The Art of Reading heads for Heatherley’s!

If you haven’t yet seen the Art of Reading exhibition that opened at Waterstones in Bloomsbury last year, and toured to the Cambridge Literary Festival, you can catch it as it completes its tour at The Heatherley School of Fine Art at the end of this month.

Artist Katherine Firth portrayed Dame Gillian Beer DBE, ex-President of Clare Hall and King Edward Vii Professor of English Literature and a distinguished author and literary critic.

If you would like to learn more about her reading habits – and those of others portrayed – go to http://www.blurb.co.uk/b/7438580-the-art-of-reading to find The Art of Reading Catalogue.
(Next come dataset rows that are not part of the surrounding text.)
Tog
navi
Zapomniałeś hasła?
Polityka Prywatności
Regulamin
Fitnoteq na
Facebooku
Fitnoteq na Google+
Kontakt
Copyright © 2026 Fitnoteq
The exhibition at Thomas Heatherley 75 Lots Road SW10 0RN (closest tube Fulham Broadway) runs Tuesday 26- Saturday 30 September 10am – 4pm. It is staged in association with Book Trust.

Katherine Firth on Painting


Another Heatherley graduate, Katherine Firth, who has a previous career as a Picture Editor, answers our questions about portraiture and painting below.

Katherine Firth

Katherine Firth


A Chat With Katherine: 

How did you become a painter?

I have painted most of my life, but studied History of Art at University and had a career in publishing as a Picture Editor before I had my children.  Once they were born, I made a concerted effort to take classes when I could, culminating recently in my studying for the Portrait Diploma at Heatherley’s.

What drew you to portraiture? 

I have always been compelled to capture likenesses, from my schooldays when I used to illustrate my exercise books with caricatures of my teachers, and it’s a fascination which I never seem to tire of.

Which other artists or painters do you look to for inspiration and why? 

Sargent for his drawing skills, genius at catching light effects and his virtuoso brushstrokes, Degas for his sense of drama and mystery, Rembrandt for his apparently effortless drawing and wonderful ability to capture character, Andrew James for his honesty, colour and vigorous brushwork.

What, to you, constitutes a good portrait? 

A good portrait is one which of course captures a likeness, but one in which one can sense the personality of the sitter.  It should ideally say something about the moment in which it is painted, which is possible if painted from life, but rarely achieved if done from photographs.  I want also to be interested in the surface of the painting and in the composition; both of which need to be complex enough to keep my attention over a long time.


‘Lisa’, 2013, 10″ x 12″, oil on board

The painting above was painted as part of an ongoing project I’ve set myself; to do a number (I’ve done about 12 so far) of quick sketches in oil, mostly taking about 2-4 hours.  I was particularly interested in capturing the moment with this young girl (18) as she talked about what her plans were for her future, but also to make a painting about the surface; keeping brushstrokes lively and immediate.

Do you have any current projects that you’d like to tell us about (exhibitions, articles, websites, commissions, personal projects)?

I don’t have a website.  My father and I will be holding a joint exhibition in Cambridge in the Spring (date t.b.c.)

Many thanks Katherine! We look forward to seeing more of your work soon.